TRECHO FORNECIDO:

SÚMULA 23 – RECURSO (mantida) - Res. 121/2003, DJ 19, 20 e 21.11.2003. Não se conhece de recurso de revista ou de embargos, se a decisão recorrida resolver determinado item do pedido por diversos fundamentos e a jurisprudência transcrita não abranger a todos.

 

Essa súmula é simples e de lógica inquestionável. Pressupõe a existência de mais de um fundamento apto a embasar determinada decisão proferida pelo tribunal de origem e, como consequência, a necessidade de a divergência jurisprudencial examinar todos esses aspectos, sob pena de tornar inócuo o conhecimento do recurso. Se a decisão em cotejo não tiver condições de afastar a totalidade dos fundamentos, não será suficiente para demonstrar a divergência capaz de alterar o resultado do julgamento, tampouco abrangerá a integralidade do objeto do recurso.

(Saídas estruturadas de pose)
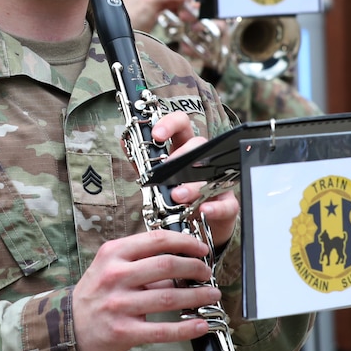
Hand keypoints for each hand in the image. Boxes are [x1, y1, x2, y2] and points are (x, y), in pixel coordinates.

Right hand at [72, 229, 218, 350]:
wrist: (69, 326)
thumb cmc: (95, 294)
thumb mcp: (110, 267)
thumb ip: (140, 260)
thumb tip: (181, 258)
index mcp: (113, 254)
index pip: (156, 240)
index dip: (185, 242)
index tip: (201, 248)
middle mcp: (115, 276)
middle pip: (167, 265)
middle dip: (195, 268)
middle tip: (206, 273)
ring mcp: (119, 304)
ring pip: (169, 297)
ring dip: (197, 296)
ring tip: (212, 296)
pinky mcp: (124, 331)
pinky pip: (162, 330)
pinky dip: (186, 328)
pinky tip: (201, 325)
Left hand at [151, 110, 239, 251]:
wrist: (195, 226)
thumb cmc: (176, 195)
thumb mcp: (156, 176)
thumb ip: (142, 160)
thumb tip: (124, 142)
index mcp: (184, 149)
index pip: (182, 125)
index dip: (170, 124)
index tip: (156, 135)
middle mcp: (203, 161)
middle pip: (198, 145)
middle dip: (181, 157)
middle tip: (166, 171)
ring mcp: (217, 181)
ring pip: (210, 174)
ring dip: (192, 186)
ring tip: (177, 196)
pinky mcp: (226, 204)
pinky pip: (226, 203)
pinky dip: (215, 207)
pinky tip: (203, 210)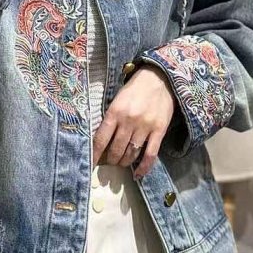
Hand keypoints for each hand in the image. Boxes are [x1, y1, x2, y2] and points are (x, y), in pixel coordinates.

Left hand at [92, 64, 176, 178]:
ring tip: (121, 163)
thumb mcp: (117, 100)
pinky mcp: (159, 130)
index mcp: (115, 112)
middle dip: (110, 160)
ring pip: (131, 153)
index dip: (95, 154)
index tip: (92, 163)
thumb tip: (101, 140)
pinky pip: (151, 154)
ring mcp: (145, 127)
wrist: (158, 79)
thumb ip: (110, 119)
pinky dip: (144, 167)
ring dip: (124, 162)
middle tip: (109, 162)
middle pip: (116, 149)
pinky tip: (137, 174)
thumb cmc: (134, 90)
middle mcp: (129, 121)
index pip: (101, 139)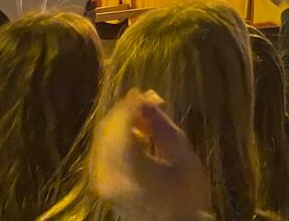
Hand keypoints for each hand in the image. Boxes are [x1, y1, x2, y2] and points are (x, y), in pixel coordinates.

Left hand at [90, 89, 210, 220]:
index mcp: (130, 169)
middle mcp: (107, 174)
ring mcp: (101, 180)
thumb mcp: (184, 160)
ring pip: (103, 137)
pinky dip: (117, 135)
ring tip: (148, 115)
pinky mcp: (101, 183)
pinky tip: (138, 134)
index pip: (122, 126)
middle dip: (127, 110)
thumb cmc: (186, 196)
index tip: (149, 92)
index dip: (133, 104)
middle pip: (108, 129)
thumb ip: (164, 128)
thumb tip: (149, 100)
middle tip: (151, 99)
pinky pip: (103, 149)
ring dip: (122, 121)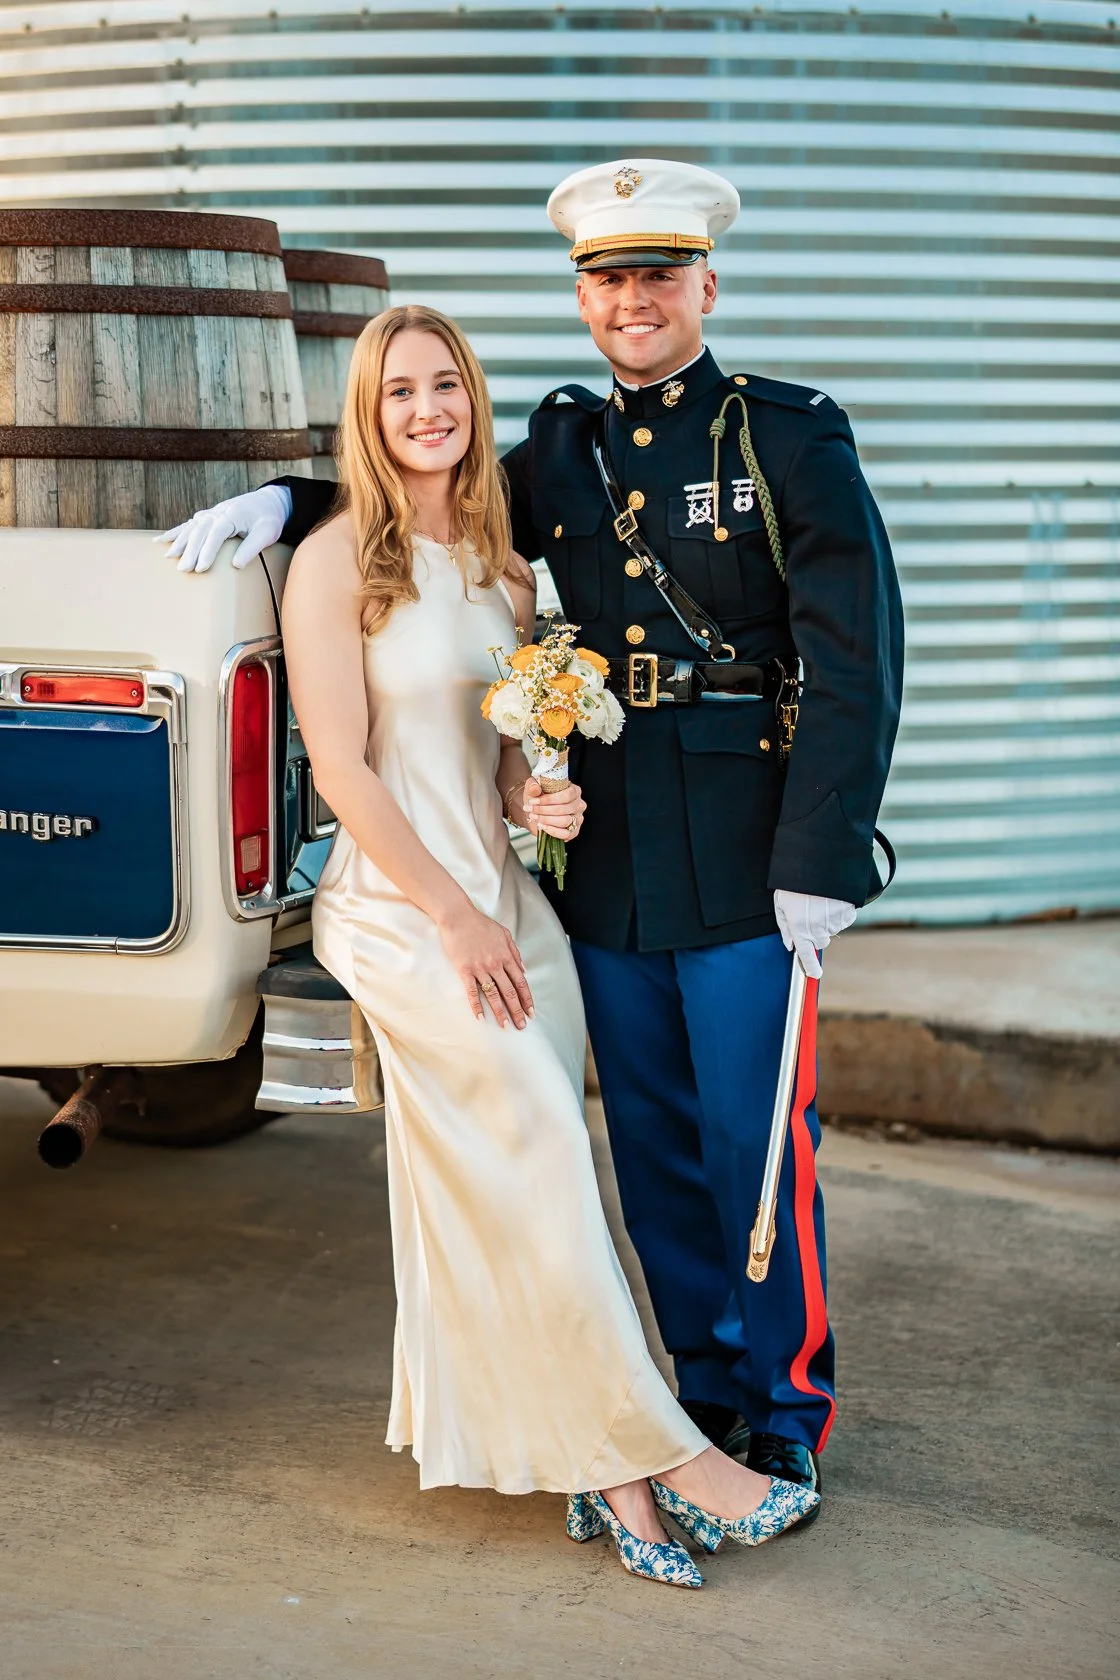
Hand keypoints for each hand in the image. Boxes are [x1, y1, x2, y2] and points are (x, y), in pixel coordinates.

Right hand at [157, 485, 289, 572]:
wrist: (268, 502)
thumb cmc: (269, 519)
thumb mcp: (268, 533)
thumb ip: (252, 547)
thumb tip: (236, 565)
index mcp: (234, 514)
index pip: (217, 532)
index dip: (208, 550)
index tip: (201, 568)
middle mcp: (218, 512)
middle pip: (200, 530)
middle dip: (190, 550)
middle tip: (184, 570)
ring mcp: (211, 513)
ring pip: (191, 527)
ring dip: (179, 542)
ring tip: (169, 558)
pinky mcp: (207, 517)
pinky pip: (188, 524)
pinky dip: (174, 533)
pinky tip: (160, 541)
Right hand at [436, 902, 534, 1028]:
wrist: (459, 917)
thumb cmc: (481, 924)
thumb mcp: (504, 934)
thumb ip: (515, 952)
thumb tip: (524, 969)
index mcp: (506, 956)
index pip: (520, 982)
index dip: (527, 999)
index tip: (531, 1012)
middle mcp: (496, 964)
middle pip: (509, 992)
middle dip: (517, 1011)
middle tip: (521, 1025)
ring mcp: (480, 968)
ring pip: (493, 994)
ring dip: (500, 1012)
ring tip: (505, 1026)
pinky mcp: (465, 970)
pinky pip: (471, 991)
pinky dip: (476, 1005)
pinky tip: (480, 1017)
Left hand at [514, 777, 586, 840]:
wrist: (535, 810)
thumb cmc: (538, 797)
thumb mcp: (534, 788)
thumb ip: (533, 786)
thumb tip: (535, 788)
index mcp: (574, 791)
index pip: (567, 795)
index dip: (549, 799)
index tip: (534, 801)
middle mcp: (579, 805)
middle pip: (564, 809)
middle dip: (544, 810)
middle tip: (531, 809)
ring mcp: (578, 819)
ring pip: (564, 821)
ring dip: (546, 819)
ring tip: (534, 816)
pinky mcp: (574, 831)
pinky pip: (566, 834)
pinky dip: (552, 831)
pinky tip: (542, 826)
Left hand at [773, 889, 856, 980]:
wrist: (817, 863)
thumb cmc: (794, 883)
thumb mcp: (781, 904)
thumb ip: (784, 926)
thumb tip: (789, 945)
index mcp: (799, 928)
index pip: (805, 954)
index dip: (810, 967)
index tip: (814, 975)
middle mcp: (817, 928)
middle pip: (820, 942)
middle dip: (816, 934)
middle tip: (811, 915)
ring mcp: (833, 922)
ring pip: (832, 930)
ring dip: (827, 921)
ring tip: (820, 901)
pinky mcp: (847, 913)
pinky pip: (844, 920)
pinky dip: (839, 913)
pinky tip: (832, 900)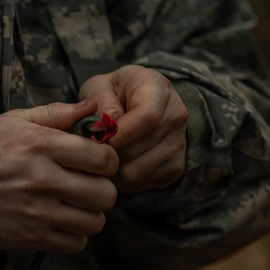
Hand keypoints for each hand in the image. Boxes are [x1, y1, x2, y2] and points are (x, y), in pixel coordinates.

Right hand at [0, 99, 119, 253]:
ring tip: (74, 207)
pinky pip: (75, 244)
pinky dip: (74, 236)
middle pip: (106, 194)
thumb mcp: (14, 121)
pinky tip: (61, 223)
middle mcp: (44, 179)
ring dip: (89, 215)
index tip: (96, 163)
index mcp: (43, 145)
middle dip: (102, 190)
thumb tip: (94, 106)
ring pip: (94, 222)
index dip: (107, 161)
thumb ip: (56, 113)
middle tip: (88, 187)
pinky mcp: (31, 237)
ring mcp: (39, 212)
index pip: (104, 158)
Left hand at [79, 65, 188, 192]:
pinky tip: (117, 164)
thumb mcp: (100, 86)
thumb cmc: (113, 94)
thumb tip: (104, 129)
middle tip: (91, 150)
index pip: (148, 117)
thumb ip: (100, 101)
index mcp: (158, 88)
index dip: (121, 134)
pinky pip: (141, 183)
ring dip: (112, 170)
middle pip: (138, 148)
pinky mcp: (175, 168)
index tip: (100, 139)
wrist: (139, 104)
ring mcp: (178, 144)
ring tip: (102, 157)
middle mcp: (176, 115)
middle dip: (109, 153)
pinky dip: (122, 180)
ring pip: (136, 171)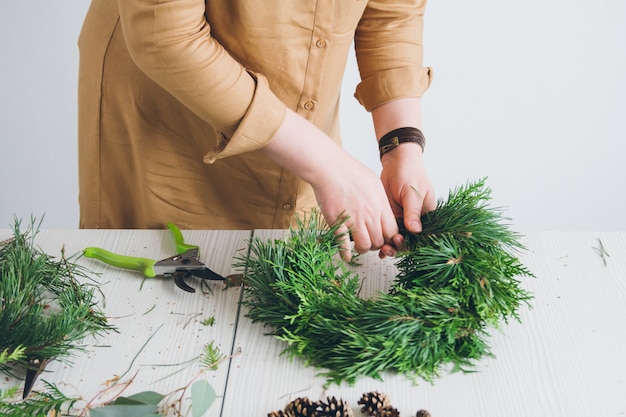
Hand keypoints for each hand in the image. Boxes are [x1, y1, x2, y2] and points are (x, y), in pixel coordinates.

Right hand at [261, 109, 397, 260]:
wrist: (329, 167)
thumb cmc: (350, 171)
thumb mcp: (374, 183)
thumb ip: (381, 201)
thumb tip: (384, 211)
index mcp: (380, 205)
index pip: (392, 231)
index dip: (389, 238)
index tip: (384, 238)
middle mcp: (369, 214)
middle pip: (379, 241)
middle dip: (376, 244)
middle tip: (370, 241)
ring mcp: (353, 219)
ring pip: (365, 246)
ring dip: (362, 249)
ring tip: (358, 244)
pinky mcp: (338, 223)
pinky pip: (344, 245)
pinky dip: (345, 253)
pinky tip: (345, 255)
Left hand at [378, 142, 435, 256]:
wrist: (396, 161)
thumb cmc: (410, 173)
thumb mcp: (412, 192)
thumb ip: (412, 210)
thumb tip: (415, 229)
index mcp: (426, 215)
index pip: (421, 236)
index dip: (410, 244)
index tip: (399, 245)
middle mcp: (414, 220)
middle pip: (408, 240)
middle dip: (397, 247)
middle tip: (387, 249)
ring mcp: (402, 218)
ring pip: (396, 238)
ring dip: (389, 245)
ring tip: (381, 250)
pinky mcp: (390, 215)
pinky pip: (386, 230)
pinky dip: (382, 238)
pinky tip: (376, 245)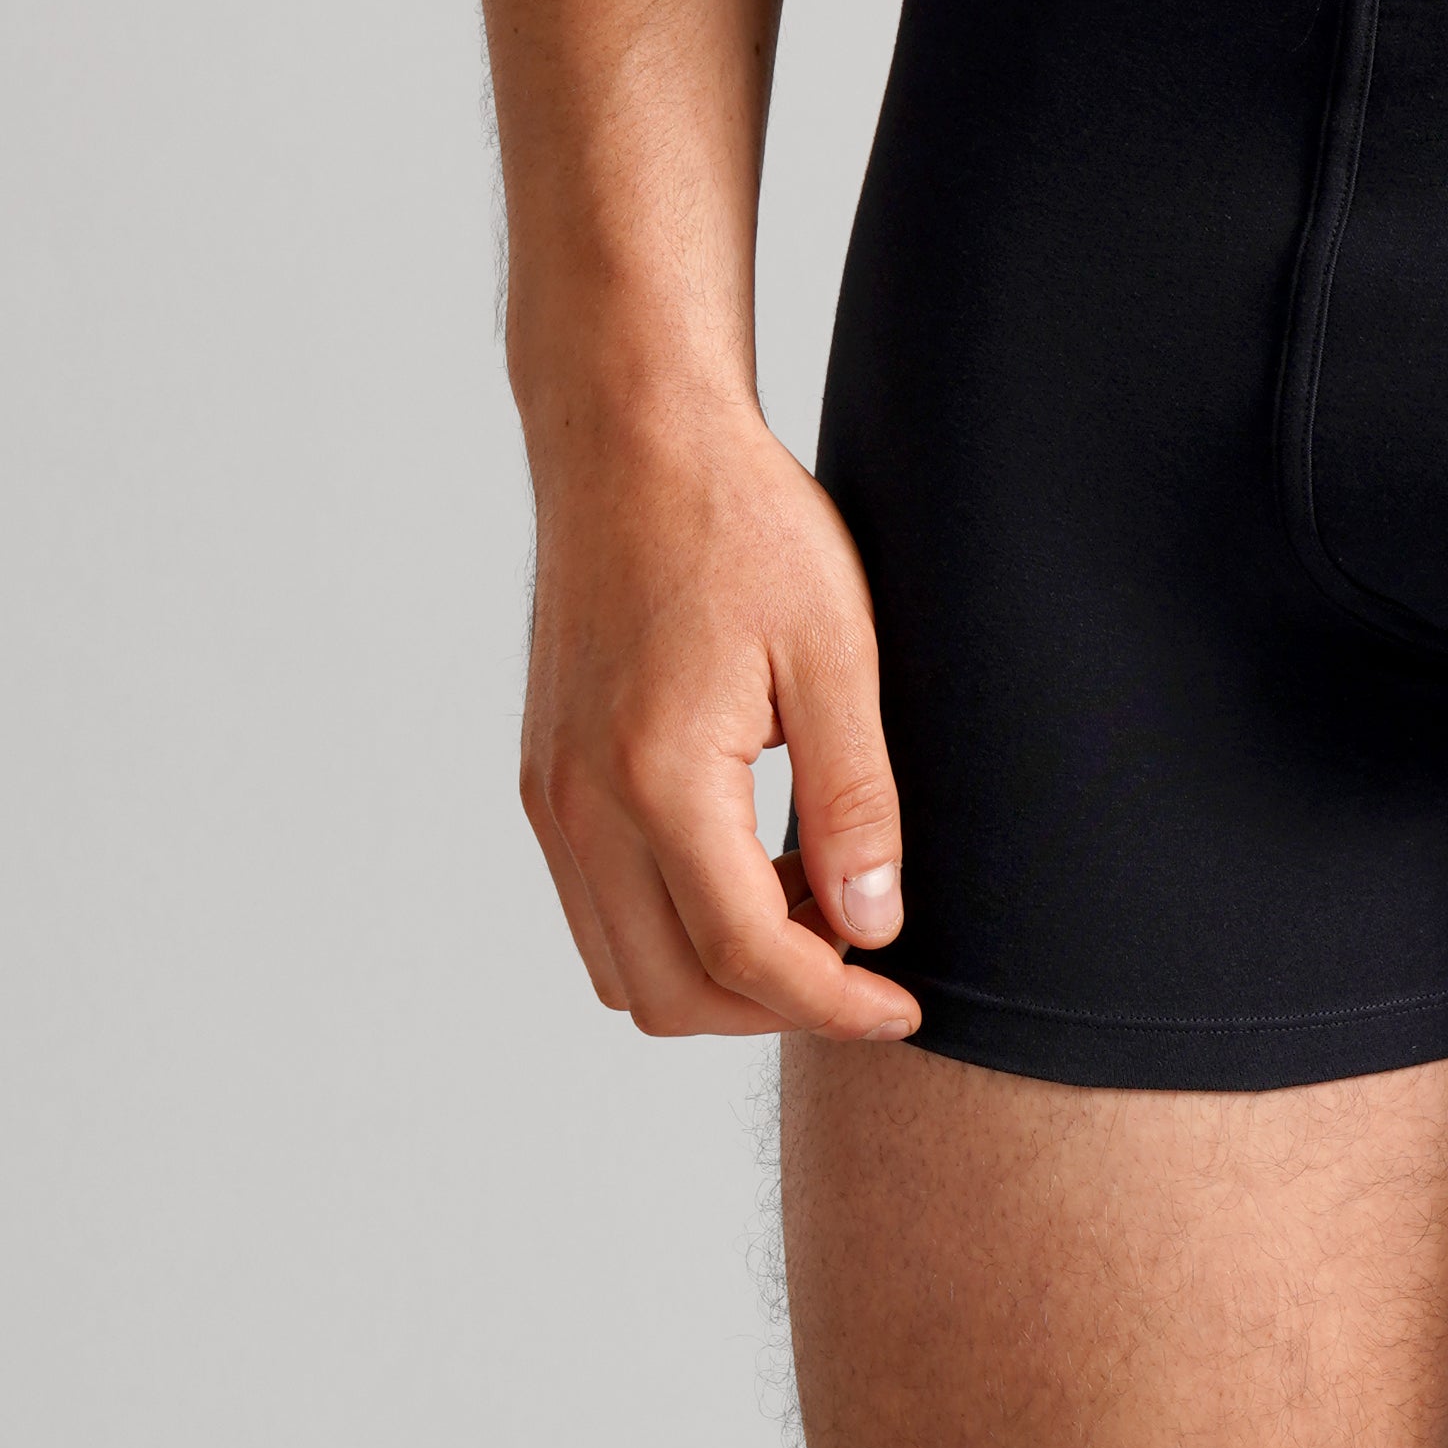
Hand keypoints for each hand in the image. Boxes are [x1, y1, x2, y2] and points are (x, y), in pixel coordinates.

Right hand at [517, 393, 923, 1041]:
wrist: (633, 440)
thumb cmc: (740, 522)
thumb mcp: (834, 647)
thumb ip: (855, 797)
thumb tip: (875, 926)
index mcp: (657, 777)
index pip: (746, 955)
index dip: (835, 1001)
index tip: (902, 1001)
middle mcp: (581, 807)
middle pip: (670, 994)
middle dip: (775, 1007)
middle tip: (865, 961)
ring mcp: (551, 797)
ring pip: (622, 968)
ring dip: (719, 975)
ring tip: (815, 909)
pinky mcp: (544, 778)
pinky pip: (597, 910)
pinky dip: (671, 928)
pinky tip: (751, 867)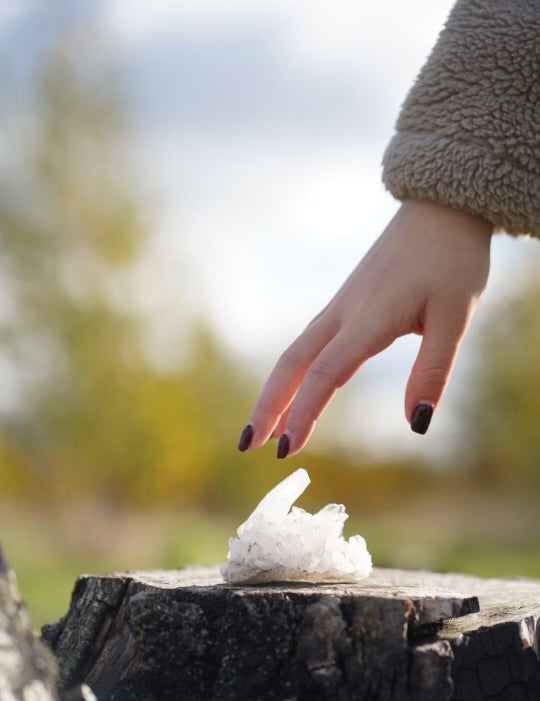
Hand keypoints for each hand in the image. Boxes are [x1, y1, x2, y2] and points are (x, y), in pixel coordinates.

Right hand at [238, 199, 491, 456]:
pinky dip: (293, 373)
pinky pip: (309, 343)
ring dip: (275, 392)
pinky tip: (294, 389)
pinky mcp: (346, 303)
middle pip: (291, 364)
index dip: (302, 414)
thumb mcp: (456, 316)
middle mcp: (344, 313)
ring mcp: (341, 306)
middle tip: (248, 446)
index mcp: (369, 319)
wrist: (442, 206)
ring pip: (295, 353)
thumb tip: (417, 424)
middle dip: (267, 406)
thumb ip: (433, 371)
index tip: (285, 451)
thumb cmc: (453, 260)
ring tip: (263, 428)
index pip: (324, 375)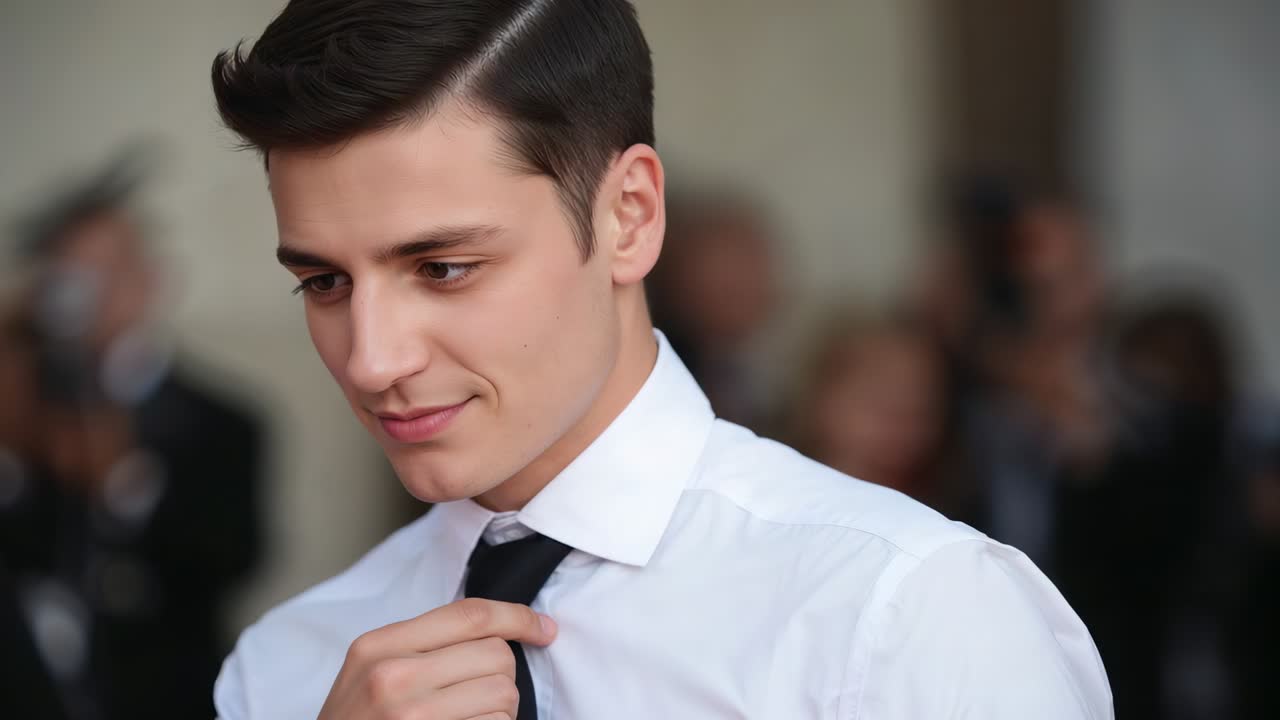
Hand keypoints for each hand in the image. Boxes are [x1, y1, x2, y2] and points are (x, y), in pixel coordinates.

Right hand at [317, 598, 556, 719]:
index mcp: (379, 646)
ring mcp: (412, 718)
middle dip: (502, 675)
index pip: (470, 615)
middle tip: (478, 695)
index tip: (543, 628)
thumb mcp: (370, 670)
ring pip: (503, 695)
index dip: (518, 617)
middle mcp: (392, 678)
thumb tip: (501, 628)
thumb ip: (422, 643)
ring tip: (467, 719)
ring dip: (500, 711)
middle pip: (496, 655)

DESCRIÇÃO DA TAREFA: Transcreva do trecho sobre a Súmula 23 a parte que começa em "Essa súmula é" e termina em "objeto do recurso.". Os registros não entram em nada disto.

SUA RESPOSTA:
Essa súmula é simples e de lógica inquestionável. Pressupõe a existência de mais de um fundamento apto a embasar determinada decisão proferida pelo tribunal de origem e, como consequência, a necessidade de a divergência jurisprudencial examinar todos esses aspectos, sob pena de tornar inócuo o conhecimento do recurso. Se a decisão em cotejo não tiver condições de afastar a totalidade dos fundamentos, não será suficiente para demonstrar a divergência capaz de alterar o resultado do julgamento, tampouco abrangerá a integralidade do objeto do recurso.